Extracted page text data
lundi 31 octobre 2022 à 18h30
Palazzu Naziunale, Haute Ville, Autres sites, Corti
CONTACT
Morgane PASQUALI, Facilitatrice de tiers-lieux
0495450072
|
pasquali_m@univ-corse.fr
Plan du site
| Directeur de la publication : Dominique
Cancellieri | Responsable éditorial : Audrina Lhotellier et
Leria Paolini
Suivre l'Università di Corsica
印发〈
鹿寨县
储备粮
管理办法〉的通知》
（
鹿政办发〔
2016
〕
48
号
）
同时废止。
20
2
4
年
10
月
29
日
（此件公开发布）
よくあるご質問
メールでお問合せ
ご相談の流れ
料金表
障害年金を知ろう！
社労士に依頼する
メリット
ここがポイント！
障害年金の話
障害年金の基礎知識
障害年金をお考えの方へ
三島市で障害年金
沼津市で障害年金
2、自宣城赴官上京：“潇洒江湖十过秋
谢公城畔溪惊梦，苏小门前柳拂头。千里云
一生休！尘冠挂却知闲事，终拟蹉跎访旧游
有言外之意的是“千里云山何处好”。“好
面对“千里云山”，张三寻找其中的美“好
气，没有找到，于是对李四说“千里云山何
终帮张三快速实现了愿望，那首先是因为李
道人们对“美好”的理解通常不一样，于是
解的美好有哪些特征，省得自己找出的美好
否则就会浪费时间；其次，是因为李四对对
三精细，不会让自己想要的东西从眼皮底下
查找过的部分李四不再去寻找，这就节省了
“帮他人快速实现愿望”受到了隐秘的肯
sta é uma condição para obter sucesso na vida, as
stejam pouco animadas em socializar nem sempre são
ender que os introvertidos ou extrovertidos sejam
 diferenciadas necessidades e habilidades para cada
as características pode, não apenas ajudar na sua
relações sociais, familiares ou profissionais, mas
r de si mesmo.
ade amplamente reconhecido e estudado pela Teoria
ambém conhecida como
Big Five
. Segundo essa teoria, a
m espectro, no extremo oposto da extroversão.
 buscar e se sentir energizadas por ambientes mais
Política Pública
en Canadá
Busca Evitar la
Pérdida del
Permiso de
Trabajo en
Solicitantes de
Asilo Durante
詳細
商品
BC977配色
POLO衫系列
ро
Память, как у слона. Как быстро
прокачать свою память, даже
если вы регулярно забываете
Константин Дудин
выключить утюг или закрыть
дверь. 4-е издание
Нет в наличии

* [The problem] The answer must be an exact copy of the lines from the one containing "否则就会浪费时间；其次，是因为李四对对" through the last line of the records, both included.

* [Result]
否则就会浪费时间；其次，是因为李四对对
三精细，不会让自己想要的东西从眼皮底下
查找过的部分李四不再去寻找，这就节省了
“帮他人快速实现愿望”受到了隐秘的肯
sta é uma condição para obter sucesso na vida, as
stejam pouco animadas em socializar nem sempre são
ender que os introvertidos ou extrovertidos sejam
 diferenciadas necessidades e habilidades para cada
as características pode, não apenas ajudar na sua
relações sociais, familiares ou profissionais, mas
r de si mesmo.
ade amplamente reconhecido e estudado pela Teoria
ambém conhecida como
Big Five
. Segundo essa teoria, a
m espectro, no extremo oposto da extroversão.
 buscar e se sentir energizadas por ambientes mais
Política Pública
en Canadá
Busca Evitar la
Pérdida del
Permiso de
Trabajo en
Solicitantes de
Asilo Durante
詳細
商品
BC977配色
POLO衫系列
ро
Память, как у слона. Как быстро
прокачать свою память, даже
если вы регулярно забываете
Константин Дудин
выключить утюг или закрыть
дверь. 4-е издание
Нет в наличии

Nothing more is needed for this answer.